Ayer fui al cine a ver la segunda película dirigida (y también protagonizada) por Viggo Mortensen. Un western en lo formal pero con multitud de detalles que lo hacen diferente, como también lo es su director.
Más allá del enfrentamiento entre los buenos y los malos, los honestos y los corruptos, los pacíficos y los violentos -como en cualquier película del Oeste que se precie-, los personajes principales (no hablo de los antagonistas) y algunos mal llamados secundarios conforman una maraña de relaciones personales llenas de delicadeza que concitan cierta admiración (acostumbrados como estamos a las obras del género tirando a toscas y centradas mayoritariamente en la acción, ya saben, pistolas, tiros y duelos) y se adentran en todo aquello que de generoso puede tener el ser humano.
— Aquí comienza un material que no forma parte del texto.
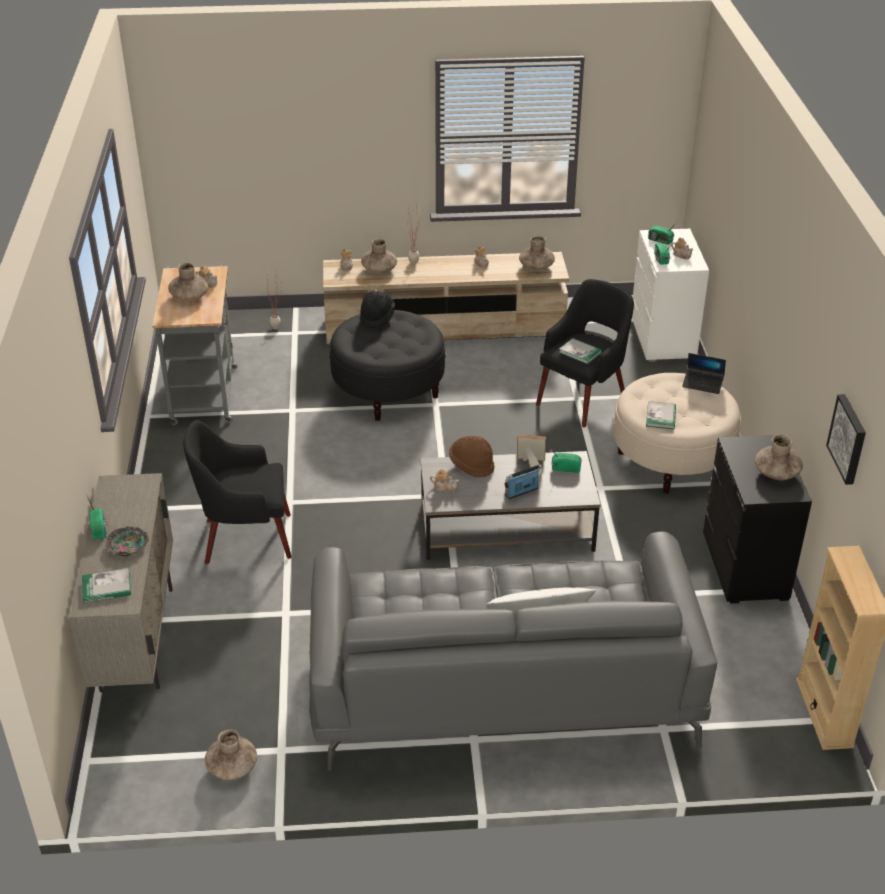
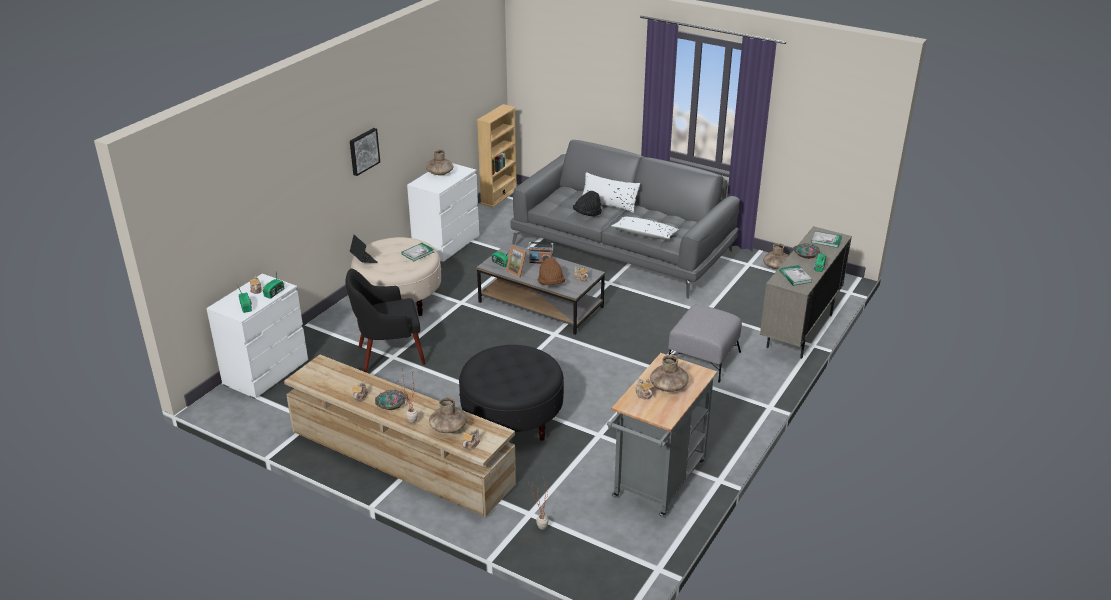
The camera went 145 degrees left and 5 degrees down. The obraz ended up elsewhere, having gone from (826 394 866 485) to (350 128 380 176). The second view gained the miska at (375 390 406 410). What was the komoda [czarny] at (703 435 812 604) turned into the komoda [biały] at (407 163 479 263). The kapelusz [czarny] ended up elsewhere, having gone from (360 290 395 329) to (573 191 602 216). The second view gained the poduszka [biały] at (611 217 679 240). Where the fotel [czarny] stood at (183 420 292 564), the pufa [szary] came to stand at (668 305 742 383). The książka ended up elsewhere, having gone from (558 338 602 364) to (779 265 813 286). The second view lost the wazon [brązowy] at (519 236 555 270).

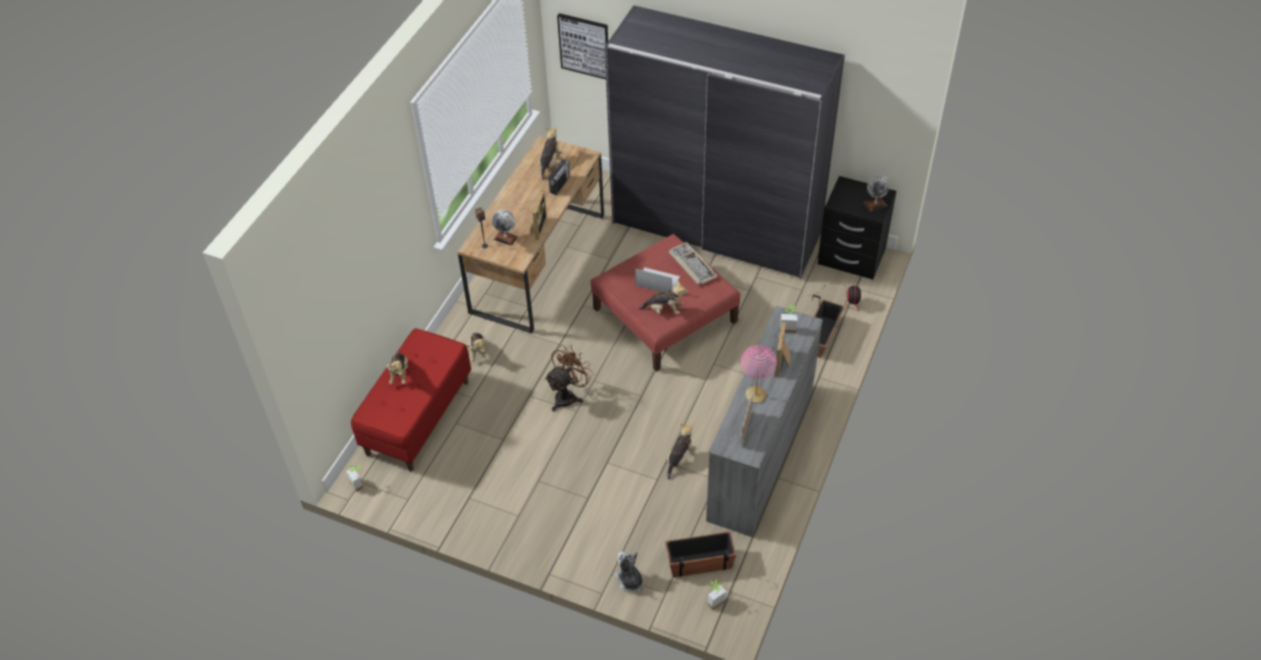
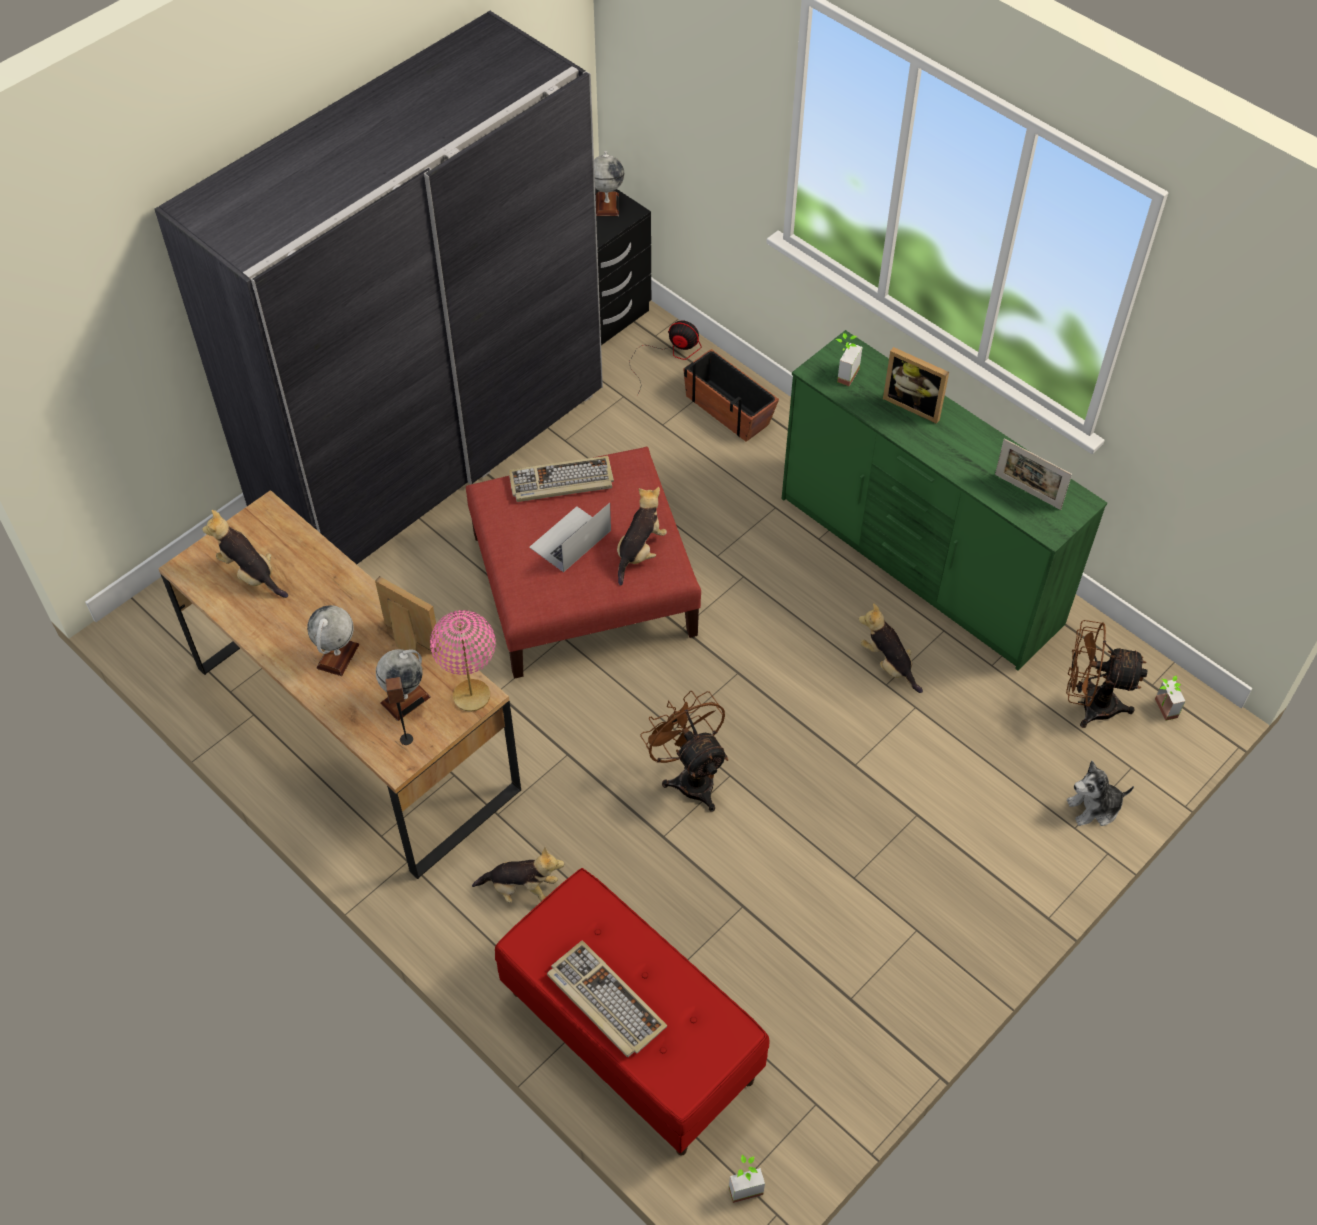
The camera went 70 degrees left and 5 degrees up. The second view gained the globus at (307 605 359 676). The lampa stołowa [różowy] ended up elsewhere, having gone from (741 344 777 404) to (430 610 496 712). Where the pluszak stood at (386 353 408 384), the klawiatura came to stand at (547 940 667 1057). What was the komoda [szary] at (706 306 823 537) turned into the komoda [zielony] at (782 330 1107 671). Where the donica stood at (665 531 736 578), the wentylator [brązowy] came to stand at (1066 620 1147 728). The second view lost the radio at (549 160 570 195). The second view lost the obraz at (557 13 608 79).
Hablaba al principio de detalles y quiero mencionar algunos que me llamaron la atención: la gente lee (sigo sin hablar de los malos), el pianista del "Saloon" es mexicano, que como todo el mundo sabe es una nacionalidad bastante despreciada en las películas del Oeste hechas por yankis. Bueno, pues el pianista mexicano del "Saloon" toca piezas clásicas en el dolor y en el asueto. Los caballos, además de piafar, respiran y suspiran. El fin del mundo es el mar en el que algunos miramos más allá. Tan allá como las lágrimas que enfrentan a la muerte.